Ayant été avisés par le FGTI que leur demande ne pouvait être accueillie, pour la raison qu’ils ne se trouvaient pas sur la Promenade des anglais au moment du passage du camion-bélier utilisé pour commettre l’attentat, ils ont assigné le fonds afin, particulièrement, de se voir reconnaître la qualité de victimes d’un attentat terroriste.

C’est dans ces circonstances que la Cour de cassation a été saisie du pourvoi qu’ils ont formé contre l’arrêt de la cour d’appel d’Aix-en-Provence qui leur avait dénié tout droit à indemnisation à ce titre, en soutenant, à l’appui, que « doivent être qualifiées de victimes les personnes impliquées qui se trouvaient sur le lieu des faits au moment de l’acte de terrorisme et qui, ayant été exposées au risque, ont présenté ultérieurement un dommage physique ou psychologique qui y est directement lié, peu important que le risque se soit ou non réalisé. »

Ainsi questionnée sur les critères permettant de retenir la qualité de victime d’acte de terrorisme au sens de l’article 9 de la loi n° 86-1020 du 9 septembre 1986 relative à la lutte contre le terrorisme, codifié, en substance, à l’article L.126-1 du code des assurances, la Cour de cassation, par l’arrêt commenté, en cours de publication, a répondu que sont des victimes, au sens de ce texte, « les personnes qui ont été directement exposées à un péril objectif de mort ou d’atteinte corporelle ».
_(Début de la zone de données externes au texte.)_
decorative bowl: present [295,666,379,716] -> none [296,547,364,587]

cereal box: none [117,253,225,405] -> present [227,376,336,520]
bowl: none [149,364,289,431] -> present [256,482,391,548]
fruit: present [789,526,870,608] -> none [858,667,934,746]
Ajoutant que « le fait pour une personne de s’être trouvée à proximité du lieu d’un attentat et d’en avoir été le témoin ne suffit pas, en soi, à lui conférer la qualité de victime »[1], elle a ainsi approuvé la cour d’appel qui, ayant relevé que les demandeurs étaient éloignés de 400 mètres du lieu où avait pris fin l’attentat, avait mis en évidence qu’ils n’avaient, à aucun moment, été directement exposés à un tel péril objectif.


[1] Formule pouvant être rapprochée de Crim., 11 avril 2018, pourvoi n° 17-82.818 ayant approuvé une cour d’appel qui avait déclaré irrecevable la constitution de partie civile d’une personne ayant été simple témoin de tirs terroristes déclenchés, le 13 novembre 2015, rue de Charonne à Paris.